Rechtsanwältin Karin Plewe


Ich (män., 42J, ledig) lebe derzeit im OG des Einfamilienhauses meiner Eltern (EFH: Bj.: 1970, Grundstück 700qm, Wert ca. 150000 €, das Gebäude ist im Grundbuch für eine andere Immbobilie von mir, als Sicherheit für meine Bank, belastet. Ansonsten liegen keine Schulden vor).

Mein Vater (71J.) leidet seit ca. 4 Jahren unter einer Frontotemporalen Demenz (FTD) und befindet sich tagsüber in Pflege (Pflegestufe 2), die Gelder aus der Pflegekasse und Rente decken derzeit den aktuelle Bedarf zur Tagespflege ab; meine Mutter (67J.) ist gesund. Die Netto-Rente von meinem Vater beläut sich auf ca. 700 €, die von meiner Mutter auf 950 € - weiteres signifikantes Vermögen, ausser einem PKW, ist nicht vorhanden.
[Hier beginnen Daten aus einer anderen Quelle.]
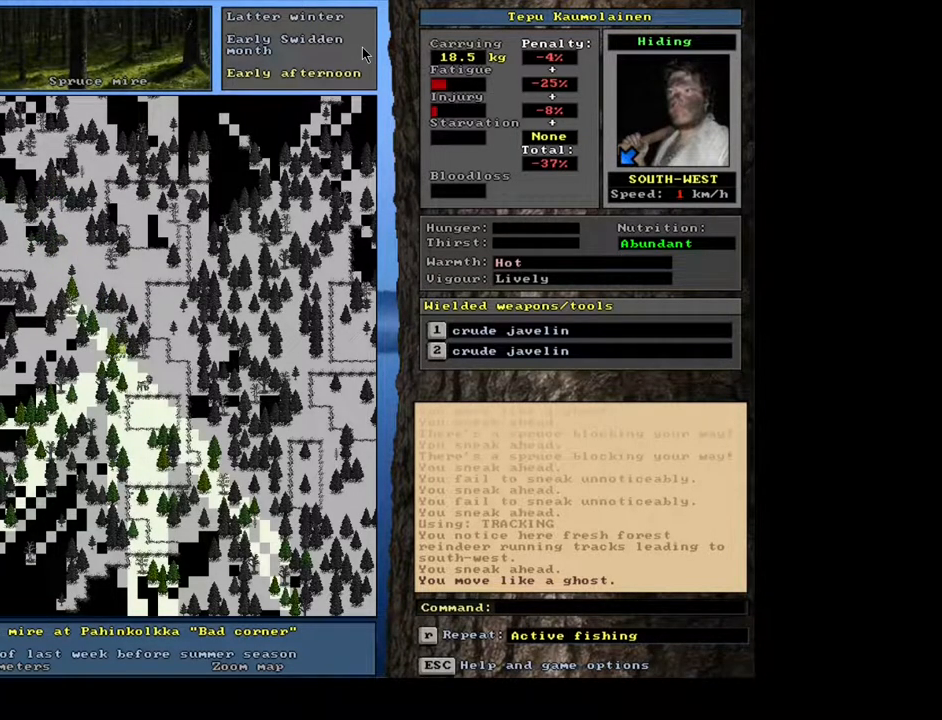
{"keys": [], "mouse": [], "events": []}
Ausserdem habe ich eine verheiratete Schwester (47J.), die ausserhalb lebt.


Da das Haus saniert werden müsste, meine Eltern aber nur wenig Bar-Mittel haben, würde ich gerne im Rahmen einer Aufstockung (Einrichtung einer getrennten Wohnung für mich im OG) ca. 150.000 € in die Immobilie investieren. Da meine Eltern, jeder zur Hälfte als Besitzer im Grundbuch eingetragen sind und meine Schwester (gemeinsam mit mir) bei deren Tod erben würde, suche ich nach einer Lösung, die mir mein Investment sowohl erbrechtlich (gegenüber meiner Schwester) als auch sozialrechtlich (gegenüber dem Sozialamt) schützt. *Es wäre denkbar, dass sich die Situation meines Vaters verschlechtert, sodass er stationär gepflegt werden müßte und die vorhandenen Gelder dann nicht mehr ausreichen - was die Inanspruchnahme der Sozialhilfe zur Konsequenz hätte.
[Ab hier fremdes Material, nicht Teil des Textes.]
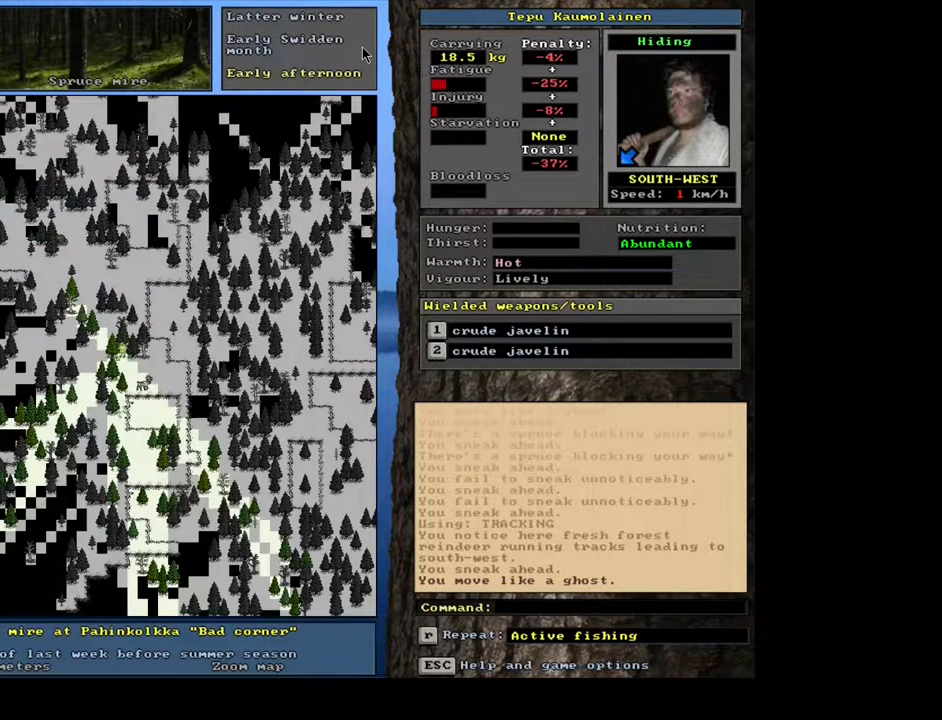
{"keys": [], "mouse": [], "events": []}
Da meine Schwester kein Interesse an dem Haus hat, wäre sie mit einer Auszahlung des halben, ggf. auch mit einem geringeren Wert(kurzfristig oder nach dem Versterben unserer Eltern) einverstanden. Meine Mutter würde bei Sinnhaftigkeit einer Schenkung an mich zustimmen. Das Betreuungsgericht meines Vaters hingegen würde einem Vertrag mit Niessbrauchsrecht für meinen Vater zustimmen. Insgesamt ist unsere Familie offen für alle sinnvollen Lösungen, die dem Ziel dienen, die Immobilie in vernüftiger Art und Weise, mir zu übertragen.


Könnten sie aus diesem Sachverhalt heraus eine juristisch tragfähige Lösung skizzieren, die mich bzw. uns alle, erbrechtlich, als auch vor dem Zugriff durch dritte (Sozialamt etc.) möglichst gut schützt?

Mir ist bewusst, dass es keine optimale Lösung gibt, aber ich hätte gerne von einem Erb- und Sozialrechts Experten gewusst, welchen Rat er gibt, damit ich möglichst unter Ausschluss der finanziell gravierendsten Risiken, in das Gebäude investieren kann. *besteht ggf. die Möglichkeit, die Risiken zu minimieren oder zu verteilen - bitte benennen sie die geeignetsten Modelle.

Vielen Dank im Voraus.

Sehr geehrter Fragesteller,

Ihre Frage beantworte ich auf der Grundlage Ihrer Angaben wie folgt:

Um das Ergebnis vorweg zu nehmen:
Ich halte es für die sinnvollste Lösung, wenn Ihre Eltern die Immobilie auf Sie übertragen und wenn dafür den Eltern ein lebenslanges Wohnrecht (bzw. Nießbrauch) in der derzeit von ihnen bewohnten Wohnung eingeräumt wird. Für den Wert der Schenkung ist dann nicht allein der derzeitige Wert der Immobilie relevant, sondern der Nießbrauch ist zu kapitalisieren und als Belastung vom Wert der Immobilie abzuziehen. Vermutlich würde das Wohnrecht so ausgestaltet werden, dass Ihre Eltern beide ein solches Wohnrecht erhalten, d.h. dass auch Ihre Mutter weiterhin dort wohnen darf, falls ihr Vater vorzeitig verstirbt. Da Ihre Mutter noch relativ jung ist, dürfte das Wohnrecht einen erheblichen Betrag ausmachen. Der Kapitalisierungswert errechnet sich anhand einer fiktiven Miete und der Lebenserwartung anhand der Sterbetafeln.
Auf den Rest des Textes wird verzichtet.